Imperial is a terrific release but, if I were to nitpick, the first half of the album is slightly weaker than the second half, which is more varied and contains the most inspired songs ("Antagonist", "Modesty", "Dissident", "Fortune"). Part of the problem is that the first three songs of the album ("Lumerian", "Deceive", "Monarch") sound just a little bit too similar to one another (same tempo, similar structure, similar vibes). I would have perhaps dropped "Deceive" from the trio, as it is probably the weakest song of the record anyway. Another minor complaint I have is that some songs ("Lumerian", "Monarch") do not so much come to an end as simply stop, without fully giving the listener that sense of resolve which is instead achieved on tracks like "Modesty" (that gorgeous line Ekelöf sings in the coda of the song gets me every single time). And, yes, Churko does occasionally exceed with modern production touches that feel a tad forced in the context of Soen's sound (for instance, the processed, hard panned guitars that surface on a couple of songs, or the echoes on Ekelöf's vocals that are perhaps used one time too many).

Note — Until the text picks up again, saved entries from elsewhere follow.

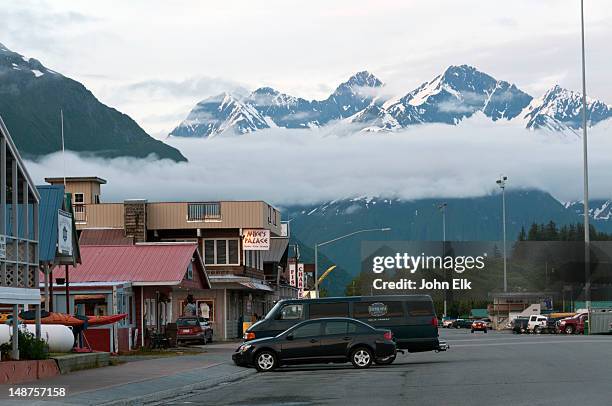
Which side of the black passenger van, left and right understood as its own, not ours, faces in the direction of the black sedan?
left

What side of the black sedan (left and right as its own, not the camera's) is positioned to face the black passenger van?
right

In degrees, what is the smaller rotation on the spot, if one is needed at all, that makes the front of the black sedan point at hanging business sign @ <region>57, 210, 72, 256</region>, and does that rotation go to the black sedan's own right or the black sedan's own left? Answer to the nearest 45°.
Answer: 0° — it already faces it

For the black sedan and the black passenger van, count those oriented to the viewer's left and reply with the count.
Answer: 2

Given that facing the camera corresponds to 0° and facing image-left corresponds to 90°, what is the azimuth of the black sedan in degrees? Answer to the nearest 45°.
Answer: approximately 90°

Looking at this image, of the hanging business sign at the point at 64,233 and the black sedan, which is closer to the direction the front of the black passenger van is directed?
the hanging business sign

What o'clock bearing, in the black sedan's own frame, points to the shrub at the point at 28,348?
The shrub is roughly at 11 o'clock from the black sedan.

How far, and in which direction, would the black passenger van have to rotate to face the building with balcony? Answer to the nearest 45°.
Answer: approximately 45° to its left

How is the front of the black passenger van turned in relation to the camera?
facing to the left of the viewer
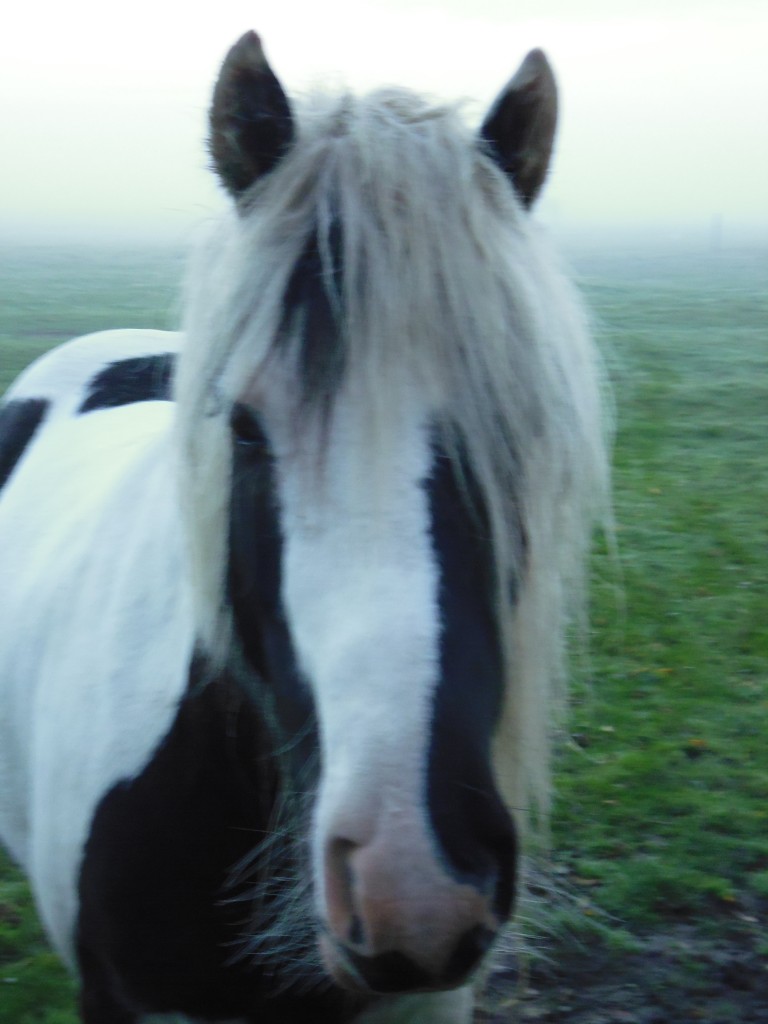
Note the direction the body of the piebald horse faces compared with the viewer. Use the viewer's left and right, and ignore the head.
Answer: facing the viewer and to the right of the viewer
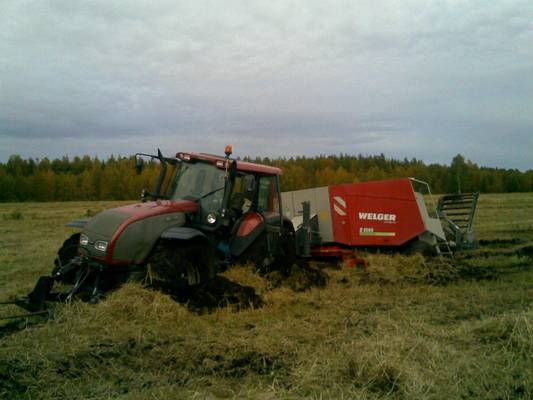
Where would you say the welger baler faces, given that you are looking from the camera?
facing to the left of the viewer

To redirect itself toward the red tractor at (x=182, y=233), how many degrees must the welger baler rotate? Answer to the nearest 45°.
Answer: approximately 45° to its left

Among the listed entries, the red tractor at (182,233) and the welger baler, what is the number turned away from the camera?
0

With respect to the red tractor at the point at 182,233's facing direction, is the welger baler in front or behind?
behind
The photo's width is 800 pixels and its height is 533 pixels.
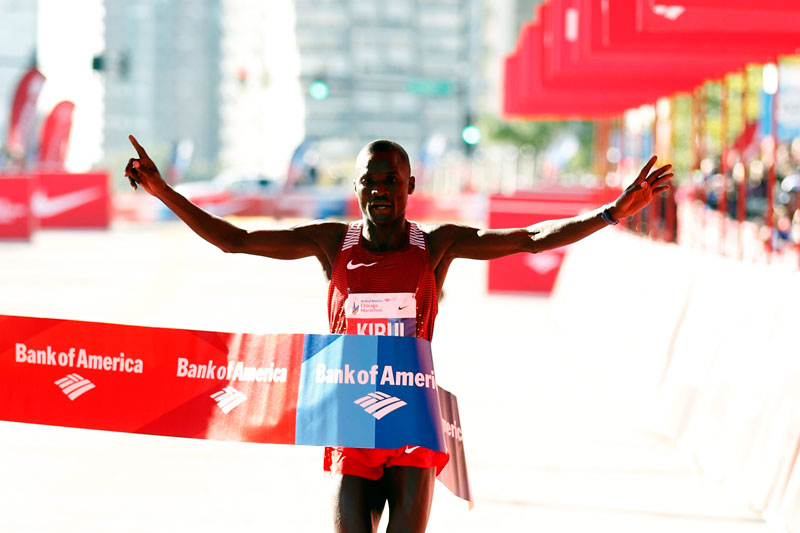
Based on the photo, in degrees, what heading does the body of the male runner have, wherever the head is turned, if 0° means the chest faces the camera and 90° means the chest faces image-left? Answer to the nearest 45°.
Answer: approximately 0°

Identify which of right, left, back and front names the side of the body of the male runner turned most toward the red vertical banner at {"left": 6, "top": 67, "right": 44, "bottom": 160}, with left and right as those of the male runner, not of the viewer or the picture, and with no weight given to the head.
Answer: back

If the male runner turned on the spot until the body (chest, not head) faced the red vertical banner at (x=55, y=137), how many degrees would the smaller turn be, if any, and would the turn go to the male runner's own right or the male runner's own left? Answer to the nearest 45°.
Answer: approximately 180°
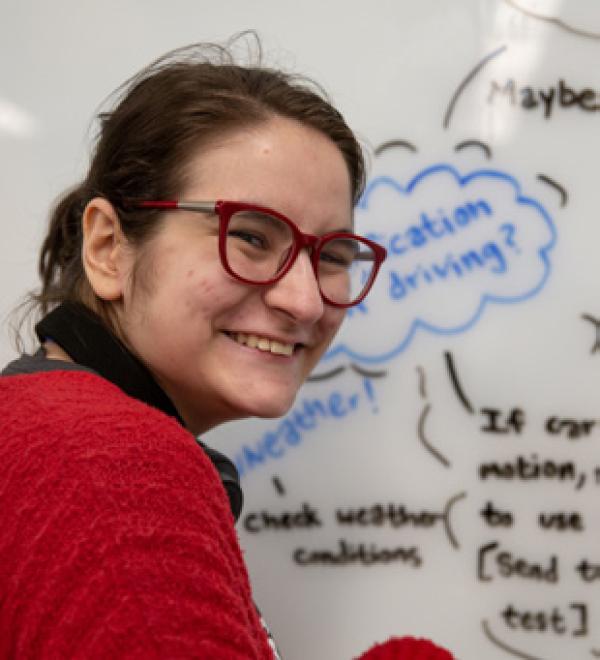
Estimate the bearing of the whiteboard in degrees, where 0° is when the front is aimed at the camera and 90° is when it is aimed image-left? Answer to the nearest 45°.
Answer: approximately 0°

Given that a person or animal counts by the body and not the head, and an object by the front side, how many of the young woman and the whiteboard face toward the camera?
1
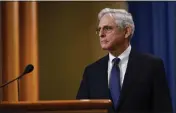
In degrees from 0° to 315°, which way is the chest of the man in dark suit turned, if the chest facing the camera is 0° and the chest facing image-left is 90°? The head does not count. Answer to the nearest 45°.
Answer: approximately 45°

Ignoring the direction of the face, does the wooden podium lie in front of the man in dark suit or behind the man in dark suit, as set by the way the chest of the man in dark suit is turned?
in front
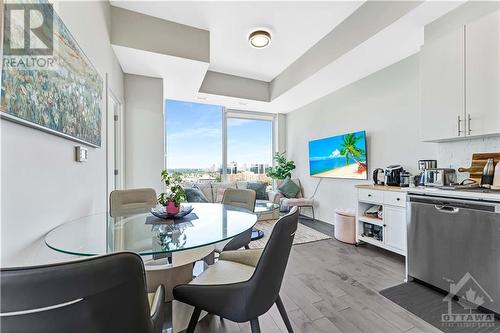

But these are really minor complaints. Imperial is an impressive piece of art that I consider the highest-point in Soen's career so far. It is as inspired and inspiring as Lotus, but it is leaner, better arranged, and more immediate than that album, and it sounds much better for this. It is one of those records that it is really hard to put down because it sounds so fresh, so dynamic, so exciting that it just compels you to keep pressing "Play" again and again. At times, I have the impression that Imperial contains the material of twenty potential hit songs, just condensed into eight. It is a stunning achievement, which brings Imperial as close to perfection as only a handful of albums I have encountered in nearly 25 years of listening to (progressive) metal do.